WHAT YOU NEED TO DO: Look below for the line containing "Masque respiratoire jetable"; from there, print each line exactly up to and including the line containing "О файлах cookie", and stop.

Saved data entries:
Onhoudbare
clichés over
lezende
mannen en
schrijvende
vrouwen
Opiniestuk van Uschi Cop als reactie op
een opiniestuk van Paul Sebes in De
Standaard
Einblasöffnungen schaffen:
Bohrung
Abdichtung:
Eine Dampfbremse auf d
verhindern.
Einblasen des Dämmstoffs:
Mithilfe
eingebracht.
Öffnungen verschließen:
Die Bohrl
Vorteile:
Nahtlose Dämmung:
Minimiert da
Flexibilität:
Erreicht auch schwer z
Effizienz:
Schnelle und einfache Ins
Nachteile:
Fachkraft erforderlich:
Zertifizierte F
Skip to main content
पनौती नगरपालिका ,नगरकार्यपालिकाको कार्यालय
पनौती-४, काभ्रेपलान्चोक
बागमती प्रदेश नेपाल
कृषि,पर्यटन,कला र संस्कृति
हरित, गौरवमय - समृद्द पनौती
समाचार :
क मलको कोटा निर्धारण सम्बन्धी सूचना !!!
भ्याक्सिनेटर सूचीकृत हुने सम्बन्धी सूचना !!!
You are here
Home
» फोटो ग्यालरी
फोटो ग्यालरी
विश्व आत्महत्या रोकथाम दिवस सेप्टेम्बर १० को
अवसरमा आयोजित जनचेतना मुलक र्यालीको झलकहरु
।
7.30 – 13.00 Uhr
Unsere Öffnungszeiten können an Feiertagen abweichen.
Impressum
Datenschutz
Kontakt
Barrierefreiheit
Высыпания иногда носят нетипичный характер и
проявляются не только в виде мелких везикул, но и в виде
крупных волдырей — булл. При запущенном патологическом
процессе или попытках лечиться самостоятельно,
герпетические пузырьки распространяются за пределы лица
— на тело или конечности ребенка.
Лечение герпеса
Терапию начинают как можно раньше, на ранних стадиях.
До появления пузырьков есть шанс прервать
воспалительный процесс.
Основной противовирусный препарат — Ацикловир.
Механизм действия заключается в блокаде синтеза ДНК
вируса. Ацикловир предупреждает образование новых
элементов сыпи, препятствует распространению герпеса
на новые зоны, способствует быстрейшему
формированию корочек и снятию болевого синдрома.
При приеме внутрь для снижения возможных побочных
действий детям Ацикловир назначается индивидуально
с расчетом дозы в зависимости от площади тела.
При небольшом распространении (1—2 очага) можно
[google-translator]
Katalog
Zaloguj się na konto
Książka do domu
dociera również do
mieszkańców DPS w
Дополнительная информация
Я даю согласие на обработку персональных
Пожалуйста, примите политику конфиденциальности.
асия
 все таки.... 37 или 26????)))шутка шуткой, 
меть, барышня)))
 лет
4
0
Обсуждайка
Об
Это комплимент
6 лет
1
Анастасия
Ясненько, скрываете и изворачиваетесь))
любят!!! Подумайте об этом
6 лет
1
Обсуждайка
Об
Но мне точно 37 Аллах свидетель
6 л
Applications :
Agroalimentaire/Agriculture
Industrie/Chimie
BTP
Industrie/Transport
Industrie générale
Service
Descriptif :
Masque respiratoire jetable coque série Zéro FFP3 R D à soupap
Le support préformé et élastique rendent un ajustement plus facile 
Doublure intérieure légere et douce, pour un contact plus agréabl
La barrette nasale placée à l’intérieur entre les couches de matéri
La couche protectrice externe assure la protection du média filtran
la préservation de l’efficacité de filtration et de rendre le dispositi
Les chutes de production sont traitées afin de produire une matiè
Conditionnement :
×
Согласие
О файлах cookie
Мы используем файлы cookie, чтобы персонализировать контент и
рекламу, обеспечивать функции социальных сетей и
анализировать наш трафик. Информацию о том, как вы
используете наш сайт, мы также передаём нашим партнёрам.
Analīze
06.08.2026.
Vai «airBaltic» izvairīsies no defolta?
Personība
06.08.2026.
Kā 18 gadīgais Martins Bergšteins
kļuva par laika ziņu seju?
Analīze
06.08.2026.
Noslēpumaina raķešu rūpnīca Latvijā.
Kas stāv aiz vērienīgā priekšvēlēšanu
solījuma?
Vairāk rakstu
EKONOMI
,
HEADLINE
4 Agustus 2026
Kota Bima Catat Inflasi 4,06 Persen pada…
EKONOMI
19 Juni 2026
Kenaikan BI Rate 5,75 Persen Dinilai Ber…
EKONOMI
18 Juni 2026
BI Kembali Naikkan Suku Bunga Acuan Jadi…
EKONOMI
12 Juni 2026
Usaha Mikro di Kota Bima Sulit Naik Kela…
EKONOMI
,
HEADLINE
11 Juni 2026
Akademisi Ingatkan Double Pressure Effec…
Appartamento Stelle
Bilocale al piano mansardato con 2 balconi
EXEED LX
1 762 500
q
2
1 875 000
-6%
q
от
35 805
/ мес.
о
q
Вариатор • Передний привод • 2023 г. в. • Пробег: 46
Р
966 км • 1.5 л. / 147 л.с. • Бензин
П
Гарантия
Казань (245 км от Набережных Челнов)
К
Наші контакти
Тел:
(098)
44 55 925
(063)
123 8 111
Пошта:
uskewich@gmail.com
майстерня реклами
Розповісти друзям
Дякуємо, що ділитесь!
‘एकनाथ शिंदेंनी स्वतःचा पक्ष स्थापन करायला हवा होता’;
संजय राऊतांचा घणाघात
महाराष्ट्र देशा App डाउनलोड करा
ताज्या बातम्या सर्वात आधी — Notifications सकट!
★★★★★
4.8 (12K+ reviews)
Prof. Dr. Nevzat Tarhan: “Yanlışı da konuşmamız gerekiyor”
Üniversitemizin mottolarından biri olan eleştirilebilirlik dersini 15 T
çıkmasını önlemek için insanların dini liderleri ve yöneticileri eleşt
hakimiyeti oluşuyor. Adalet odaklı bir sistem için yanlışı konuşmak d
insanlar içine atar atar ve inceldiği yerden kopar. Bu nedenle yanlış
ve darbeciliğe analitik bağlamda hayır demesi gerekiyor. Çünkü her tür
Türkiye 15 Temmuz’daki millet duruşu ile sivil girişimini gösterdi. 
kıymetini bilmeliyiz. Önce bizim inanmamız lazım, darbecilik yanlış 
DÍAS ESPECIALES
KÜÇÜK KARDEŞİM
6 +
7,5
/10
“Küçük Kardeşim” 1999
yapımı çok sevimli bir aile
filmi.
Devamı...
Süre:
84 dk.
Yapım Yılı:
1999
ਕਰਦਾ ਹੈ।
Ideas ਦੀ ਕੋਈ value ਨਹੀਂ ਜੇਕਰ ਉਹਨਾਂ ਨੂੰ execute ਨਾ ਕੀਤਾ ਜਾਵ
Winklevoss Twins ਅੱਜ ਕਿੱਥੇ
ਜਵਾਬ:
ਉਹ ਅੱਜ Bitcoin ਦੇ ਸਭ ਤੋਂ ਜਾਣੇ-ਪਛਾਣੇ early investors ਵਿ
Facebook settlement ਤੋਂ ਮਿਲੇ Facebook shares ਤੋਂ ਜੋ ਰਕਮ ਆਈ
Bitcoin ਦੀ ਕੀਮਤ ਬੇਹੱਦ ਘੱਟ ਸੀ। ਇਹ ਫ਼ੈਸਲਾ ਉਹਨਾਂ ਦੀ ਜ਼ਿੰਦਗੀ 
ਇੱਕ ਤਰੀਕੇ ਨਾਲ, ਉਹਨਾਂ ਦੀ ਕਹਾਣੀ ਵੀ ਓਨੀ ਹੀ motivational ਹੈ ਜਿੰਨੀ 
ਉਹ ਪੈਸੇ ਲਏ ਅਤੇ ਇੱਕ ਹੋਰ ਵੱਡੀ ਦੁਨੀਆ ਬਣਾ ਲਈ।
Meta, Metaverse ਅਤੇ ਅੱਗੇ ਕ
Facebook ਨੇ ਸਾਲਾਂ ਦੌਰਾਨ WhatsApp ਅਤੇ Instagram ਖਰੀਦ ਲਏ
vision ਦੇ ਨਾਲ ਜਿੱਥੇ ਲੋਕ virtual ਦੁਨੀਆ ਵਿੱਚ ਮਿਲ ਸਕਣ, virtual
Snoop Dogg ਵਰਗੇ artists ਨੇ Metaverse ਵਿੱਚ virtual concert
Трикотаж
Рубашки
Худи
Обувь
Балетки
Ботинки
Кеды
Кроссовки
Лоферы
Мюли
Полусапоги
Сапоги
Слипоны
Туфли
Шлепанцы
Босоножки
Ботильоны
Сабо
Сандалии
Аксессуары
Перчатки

EXERCISE RESPONSE:
Masque respiratoire jetable coque série Zéro FFP3 R D à soupap
Le support préformé et élastique rendent un ajustement plus facile 
Doublure intérieure légere et douce, pour un contact plus agréabl
La barrette nasale placée à l’intérieur entre les couches de matéri
La couche protectrice externe assure la protection du média filtran
la préservation de l’efficacité de filtration et de rendre le dispositi
Les chutes de production sont traitées afin de produire une matiè
Conditionnement :
×
Согласие
О файлах cookie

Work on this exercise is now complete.